Inicialmente, deve-se mencionar que o acórdão proferido pelo STF de fato não é claro e expresso quanto ao montante de ICMS que deve ser excluído da base de cálculo do PIS e da COFINS, há trechos em que os Ministros afirmam que “todo o imposto” não deve fazer parte da base de cálculo, e outros em que fala-se em “ICMS pago”.
A Receita Federal, ao analisar o acórdão, obviamente só se ateve aos trechos em que é possível construir uma interpretação no sentido de que o imposto a ser excluído é aquele devido ao final do período de apuração.
Não obstante, não faz sentido do ponto de vista jurídico, afirmar-se que o ICMS a ser excluído da base de cálculo das contribuições federais é o efetivamente devido, após o encontro de contas entre os débitos e créditos do contribuinte.
De acordo com o artigo 13 da Lei Complementar nº 87/96, a base de cálculo do ICMS é o valor total da operação, valor este que corresponde ao faturamento do contribuinte. A norma tributária de incidência recai sobre o valor total da saída.
Por ser um tributo calculado por dentro, nos ingressos de caixa decorrentes das operações de saída do contribuinte, está embutido o valor total do ICMS destacado nas notas ficais.

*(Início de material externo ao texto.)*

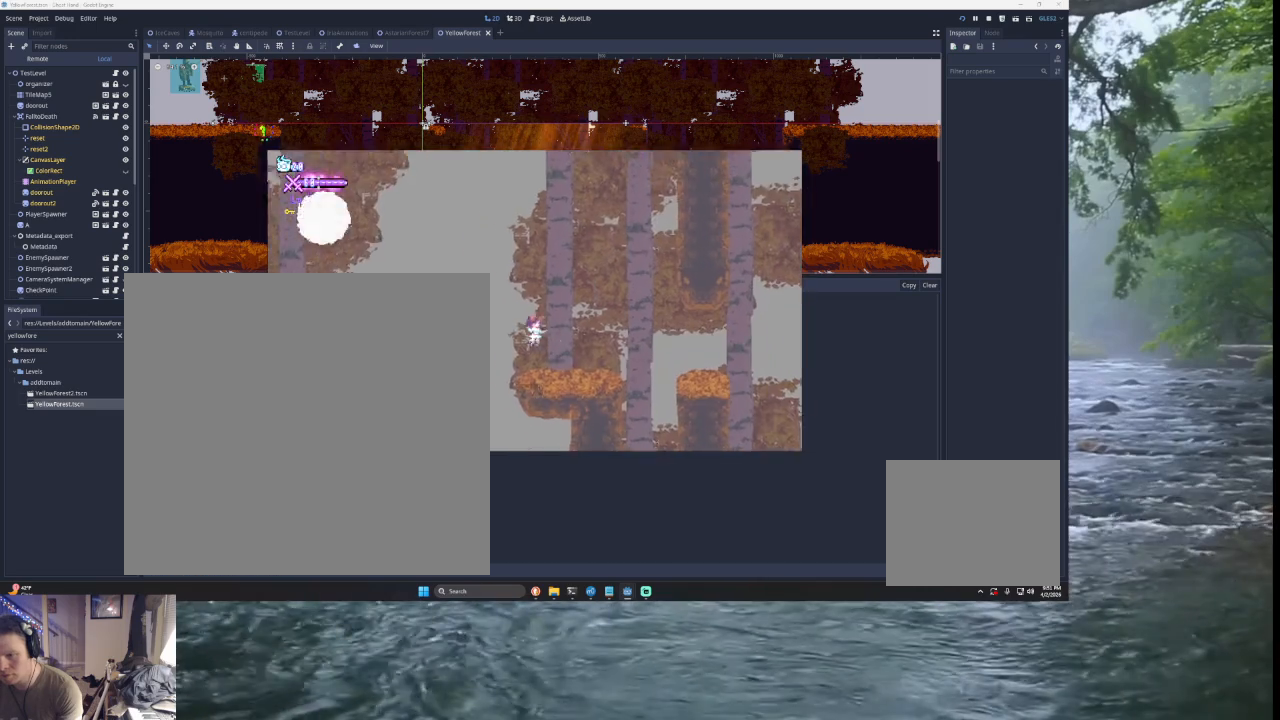
{"buttons": [], "left_stick": "right", "right_stick": "center", "events": [[200, "TRIANGLE", "down"], [500, "TRIANGLE", "up"]]}
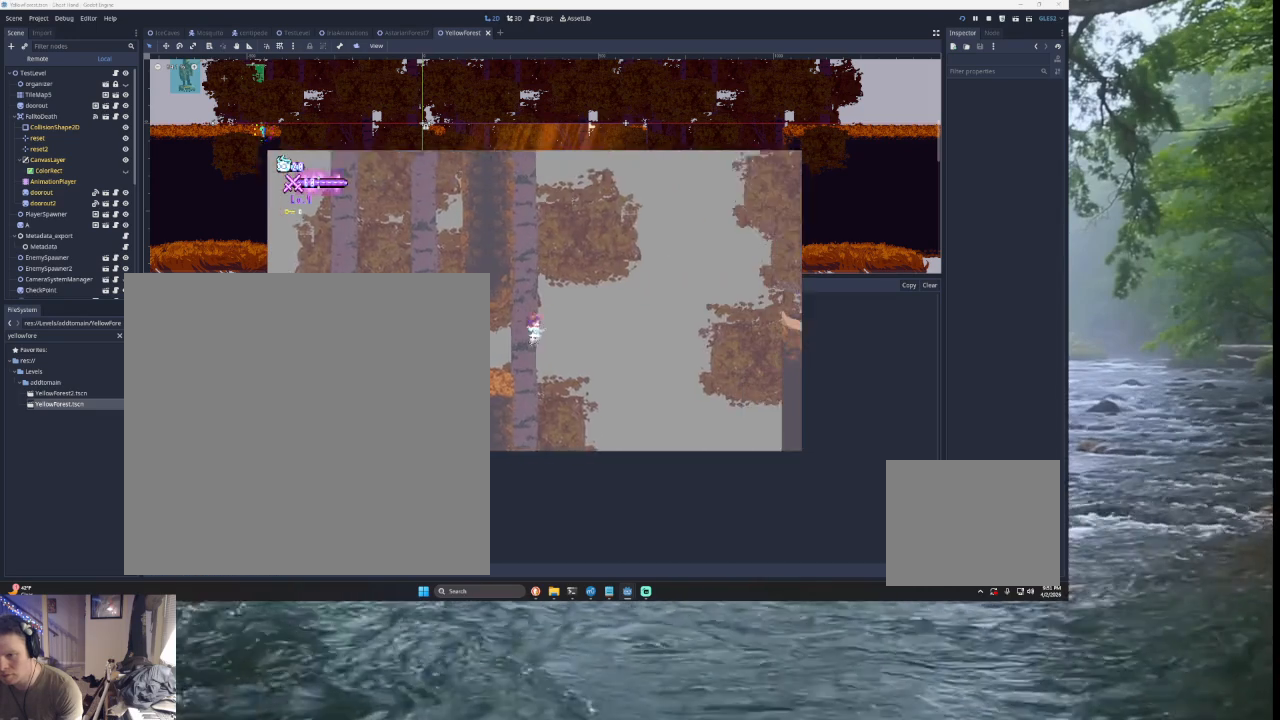
{"buttons": ["TRIANGLE"], "left_stick": "right", "right_stick": "center", "events": [[100, "TRIANGLE", "down"]]}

O ICMS que sempre compôs a base de cálculo do PIS e da COFINS, portanto, é o destacado na nota fiscal, calculado por dentro e repassado ao consumidor final. Se o ICMS que integra a base de cálculo das contribuições federais é o destacado na nota, é esse ICMS que deve ser excluído.
O ICMS efetivamente devido na sistemática da não cumulativa não tem nenhuma relação com a base de cálculo do PIS e da COFINS, de modo que ao afirmar que o ICMS não compõe a base de cálculo destas contribuições, o Supremo Tribunal Federal, evidentemente, estava se referindo ao ICMS destacado, até porque não se pode excluir algo que não está incluído.
Quisesse a Suprema Corte limitar o alcance de sua decisão, ela o teria feito expressamente, e o acórdão deixa claro que o Tribunal considerou em suas ponderações a sistemática não cumulativa de apuração do ICMS.
O entendimento externado na Solução de Consulta da Receita Federal causa uma completa distorção no sistema tributário.
Imagine-se a situação de um contribuinte que tenha diversos créditos de ICMS glosados pela fiscalização estadual num determinado período de apuração. Essa glosa de créditos faz com que o ICMS devido na saída seja maior do que aquele inicialmente apurado.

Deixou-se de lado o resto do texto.